Understanding the Result

You've run your first kernel. Now let's understand what happened, how to debug issues, and how to optimize data transfers.

What Hybridizer Generated

When you build your project, Hybridizer:

Reads your .NET assembly (.dll)
Finds methods marked with [EntryPoint]
Generates CUDA C++ source code
Compiles it with nvcc into a native library
Links it at runtime via HybRunner

You can inspect the generated code in your project's build output directory:

bin/Debug/
├── YourProject.dll          ← Your .NET code
├── YourProject_CUDA.cu      ← Generated CUDA source
├── YourProject_CUDA.dll     ← Compiled GPU binary
└── ...

tip

Reading the generated .cu file is the best way to understand what Hybridizer does. Open it — you'll see your C# translated to standard CUDA C++.

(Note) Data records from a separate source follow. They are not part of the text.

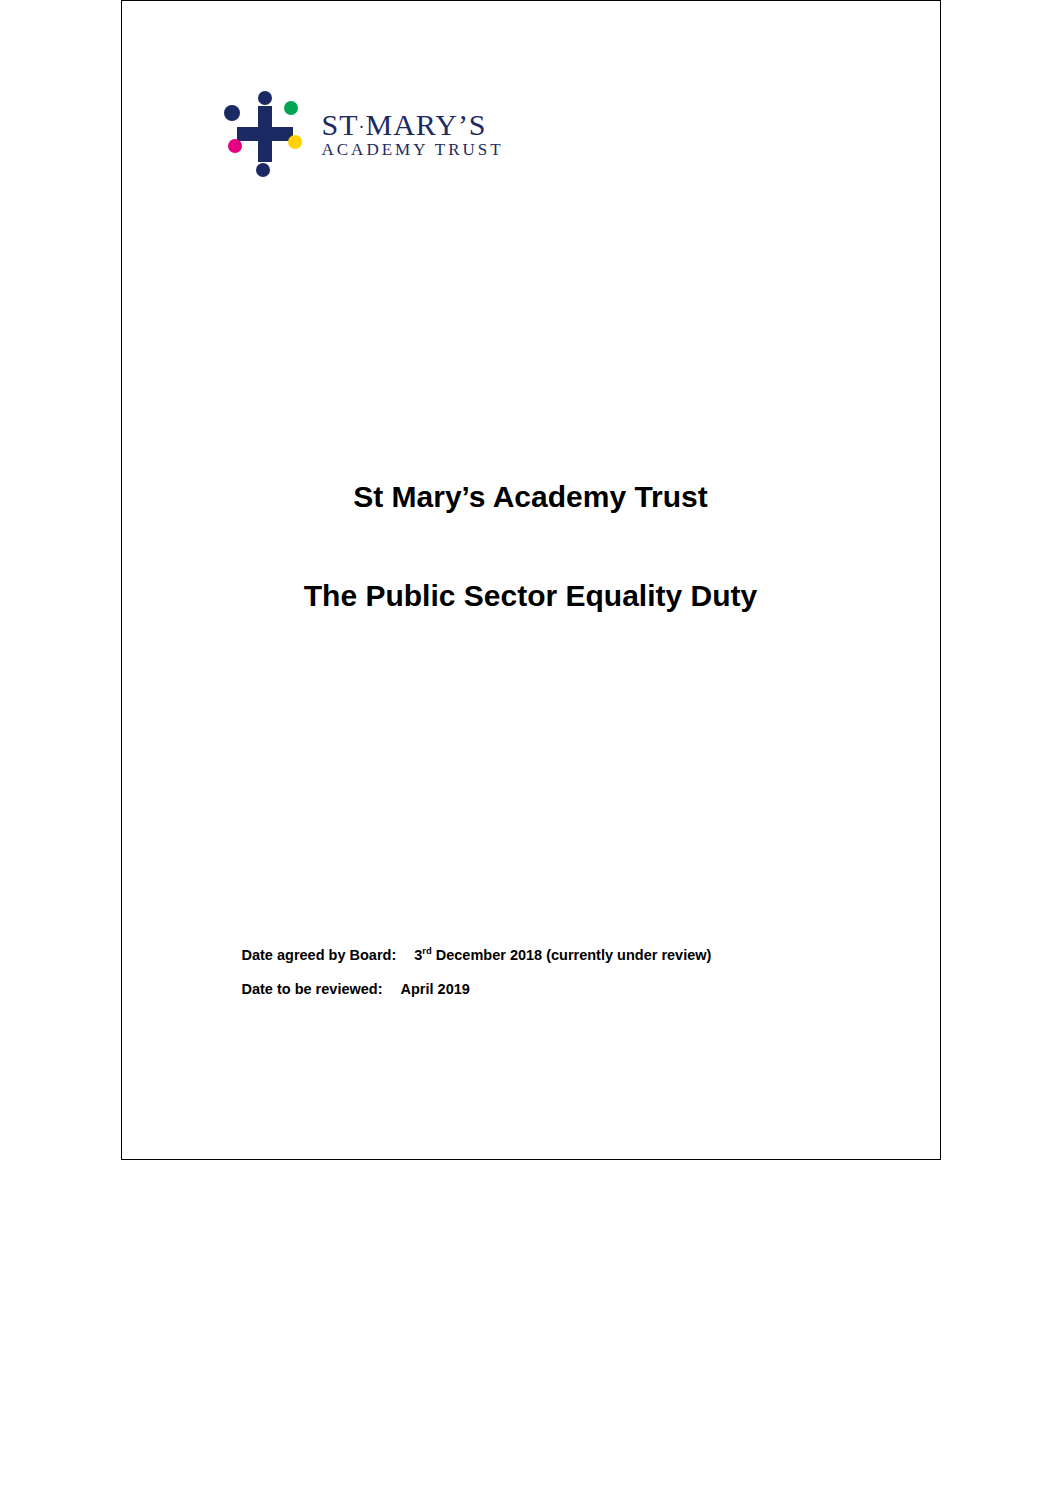ST·MARY’S
ACADEMY TRUST
St Mary’s Academy Trust
The Public Sector Equality Duty
Date agreed by Board: 3rd December 2018 (currently under review)
Date to be reviewed: April 2019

Note: the generated .cu source file is only available in the Enterprise edition.

Error Checking

GPU errors are silent by default. Always check for them:

// After any GPU call
wrapper.VectorAdd(a, b, result, N);

// Check for launch errors
cudaError_t err = cuda.GetPeekAtLastError();
if (err != cudaError_t.cudaSuccess)
{
    Console.Error.WriteLine($"Kernel launch error: {cuda.GetErrorString(err)}");
    return;
}

// Wait for completion and check
err = cuda.DeviceSynchronize();
if (err != cudaError_t.cudaSuccess)
{
    Console.Error.WriteLine($"Kernel execution error: {cuda.GetErrorString(err)}");
    return;
}

Or use the shorthand:

wrapper.VectorAdd(a, b, result, N);
cuda.ERROR_CHECK(cuda.DeviceSynchronize());

`DeviceSynchronize` — Why It Matters

GPU kernels run asynchronously. When wrapper.VectorAdd(...) returns, the GPU might still be working:

wrapper.VectorAdd(a, b, result, N);
// ⚠️ result[] might not be ready yet!
Console.WriteLine(result[0]);  // Could print 0 (old value)

cuda.DeviceSynchronize();
// ✅ Now result[] is guaranteed to be read back
Console.WriteLine(result[0]);  // Correct value

warning

Always call cuda.DeviceSynchronize() before reading results. Forgetting this is the #1 cause of "wrong results" bugs.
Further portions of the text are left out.